Comecei a fazer o seguinte: ia ao estúdio e fazia. Aí meu chefe enlouqueceu:

“Por que você faz isso? A taquigrafia faz”. Eu falei: “Mas a taquigrafia faz o formato do

Diário Oficial. Tem coisas aqui que quando você monta... Eu estou vendo que tem

gente que está reclamando, o pessoal da edição...” Você mandava um operador fazer

o serviço sem supervisão de jornalista. Era a coisa mais doida. Falei: “Olha, o pessoal

está reclamando que está dando distorção. E está dando mesmo, porque às vezes

eles têm que se virar lá, fazer um corte lambão”.

Hoje, você faz usando software. É muito mais tranquilo. Na época, você fazia

edição de fita. Edição de fita é um negócio assim... É pedreira. Fiz muito. Quem fez

TV, por exemplo, com U-matic ainda achou lindo. Mas quem fazia antes de U-matic...

Pelo amor de Deus! Era no corte. Era dureza. Então, você jogava o ônus para o

operador. Depois, se não desse certo, dizia assim: “Problema do operador”. Fui o

primeiro cara que saiu e começou a trabalhar em estúdio. Aí você fala assim: “Mas

em programa de rádio não trabalhava em estúdio?” Não se trabalhava em estúdio.

::::

> _TAREFAS DO EXERCÍCIO_:
1) Responda às perguntas abaixo com base no texto sobre edição de fita.
(a) Segundo o texto, a taquigrafia faz o formato de qual publicação?
(b) O que se usa hoje para fazer a edição?
(c) Qual equipamento quem fez TV ainda achou lindo?
2) Reproduza do texto sobre edição de fita tudo o que vai de "Hoje, você faz" até "trabalhava em estúdio.".

> _DADOS EXTRAÍDOS_:
::::

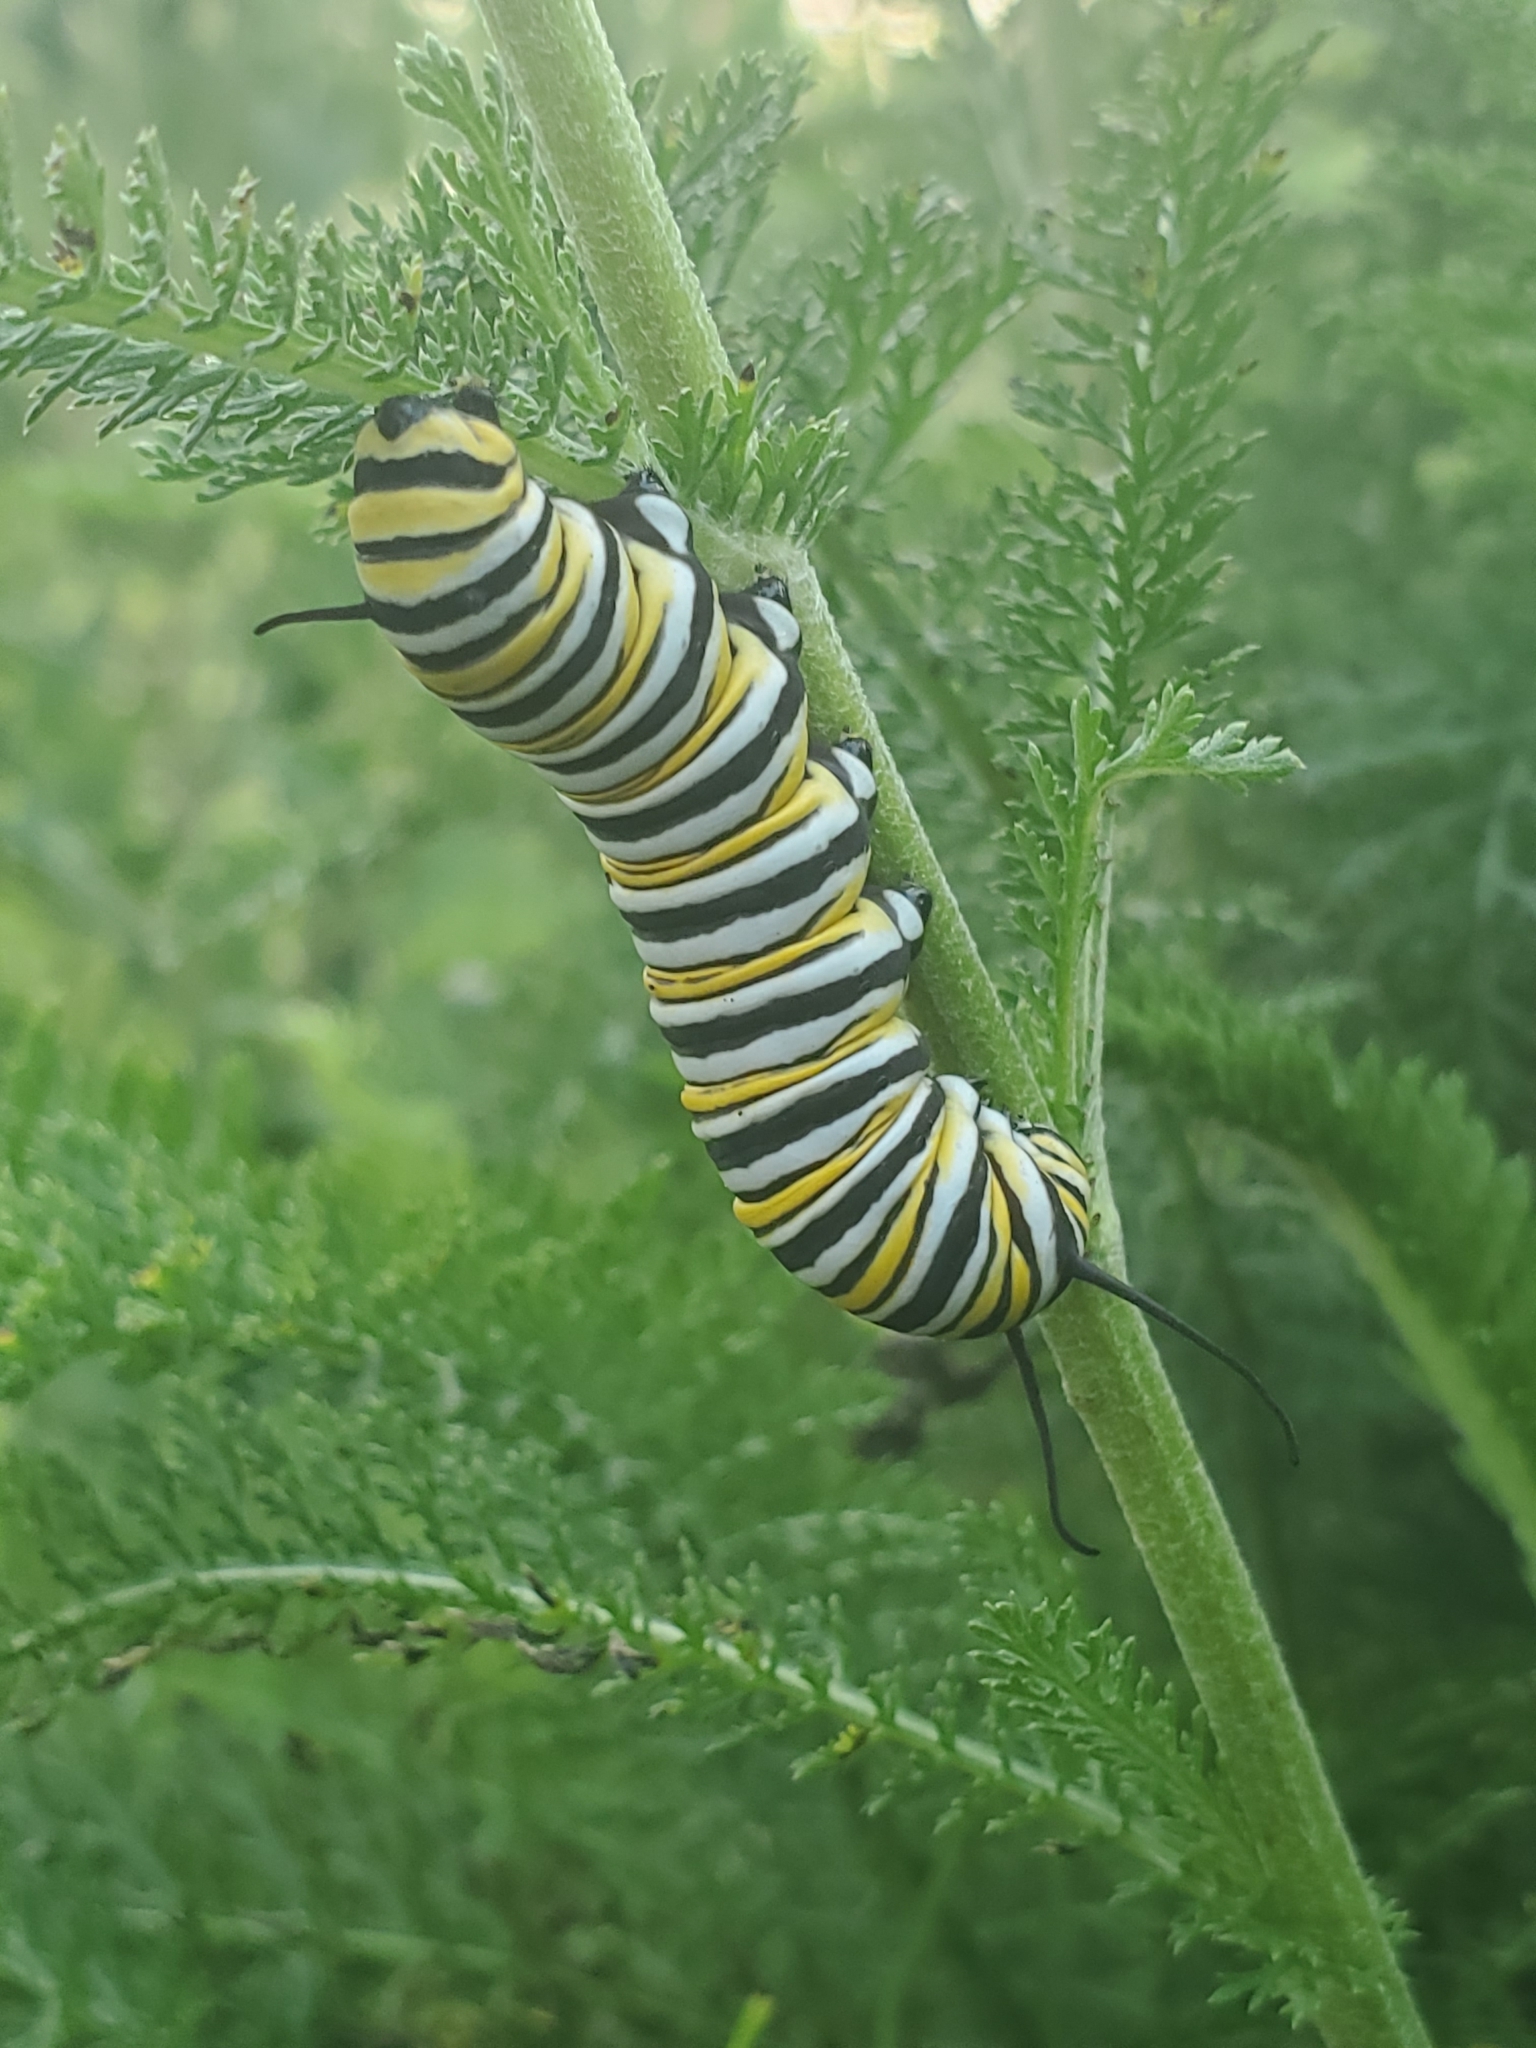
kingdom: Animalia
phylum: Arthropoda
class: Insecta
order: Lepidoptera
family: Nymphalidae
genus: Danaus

::::

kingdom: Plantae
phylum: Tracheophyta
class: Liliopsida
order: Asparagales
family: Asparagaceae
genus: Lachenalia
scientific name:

::::

> _RESPOSTAS_:
1)
(a) O Diário Oficial.
(b) Software.
(c) O U-matic.

2)
Hoje, você faz usando software. É muito mais tranquilo. Na época, você fazia

edição de fita. Edição de fita é um negócio assim... É pedreira. Fiz muito. Quem fez

TV, por exemplo, com U-matic ainda achou lindo. Mas quem fazia antes de U-matic...

Pelo amor de Deus! Era no corte. Era dureza. Então, você jogava o ônus para o

operador. Depois, se não desse certo, dizia assim: “Problema do operador”. Fui o

primeiro cara que saiu e começou a trabalhar em estúdio. Aí você fala assim: “Mas

em programa de rádio não trabalhava em estúdio?” Não se trabalhava em estúdio.